I nodded. Shan said, “You’re not coming in, are you?” Her lip trembled.

“Something bad happened,” I said. “I have to go.”

She looked down. “Don’t tell me anything. I don’t want to know.”

“I—”

“No,” she said. “Don’t. Please.” She gripped her mug with both hands.

“Shan—”

“NO!” She slammed the mug down on the table. It shattered. What was left of her tea splashed out, and a line of red began to trickle across one of her thumbs. I tore some paper towels from the holder under the kitchen cupboard. She wrapped them around her thumb and put her hands in her lap. She was crying now, but silently, her eyes screwed shut and her shoulders shaking.

I sat down at the table, across from her. “Will you tell me something? You don’t have to.”
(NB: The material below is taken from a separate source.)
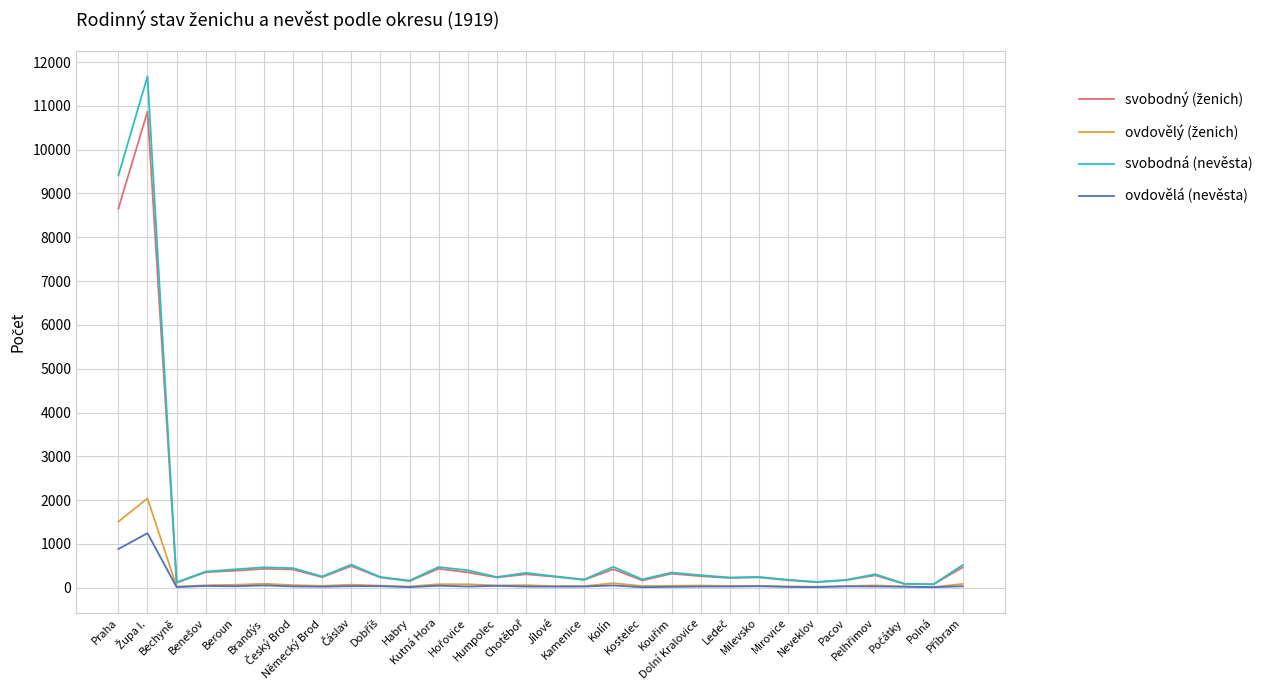

Where is the first local maximum for ovdovělý (ženich)?

Župa I.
She didn’t answer for a long time. Then she said, “What?”

I knew what I wanted to ask, but I didn’t know how to ask it. “Did…Do you…”
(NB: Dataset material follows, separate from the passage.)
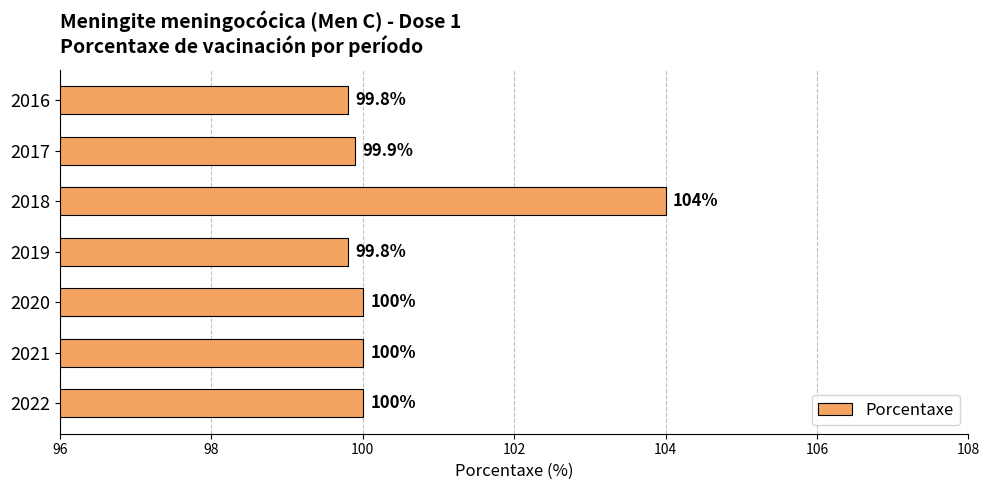

What is the sum of all values?

703.5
Shan looked up at me. Her cheeks were streaked with wet. “I just wanted everything to be right.”

It was all I was going to get. Maybe I didn’t need any more. I reached over and pushed at the pieces of broken mug in their tea puddle.

“You really are…” I said.

“Wh-what?”

“That.” I pushed the shard of mug toward her that said World’s Best. “Thank you,” I said. “I wish I could stay.”

“Then why don’t you?” It was her last shot.

It took me a long time to find an answer. Finally I said, “I’m a different person now.”

Shan closed her eyes. Outside, a car rolled by. Across the kitchen, the tap dripped. Time leaking down the drain. She nodded.

I stood up. “I won’t take anything,” I said.

She looked at me. “Where—no, I don’t want to know. How?”

I shrugged. “I’ll just go.”

“That’s—” She shook her head, pulling herself back together. “No, there’s a way.” Now she looked right at me, a look as sharp as the shards of mug on the table. I nodded. I’d had the same idea. “All right,” she said. “Leave a note.”

“I don’t know what to—”

“For Christ’s sake,” she snapped. “Leave a note. Tell the kids you’ll miss them. Tell—leave me a note.” She stood up and moved to the counter, scrounged up a pen and paper and pushed them at me. This time I wrote:

Dear Shan and everybody

Im sorry but I have to go. I have tried hard but Ive been so long away that I cant fit here anymore. Maybe it doesn’t help but I told you a lie about what happened to me. I didnt get taken. I ran. It was bad with Ty and Momma before and I couldn’t take it any more. I didn’t want to say that when I came back. Some bad things happened to me while I was away but nothing I couldnt handle. Being away is what I am used to now. Please don’t come after me it is better this way. Im sorry if I hurt you.

love

Danny


When I was done, I folded it up and gave it to Shan. She didn’t try to read it. “Now,” she said. “Go up and get some sleep. I’ll call you.”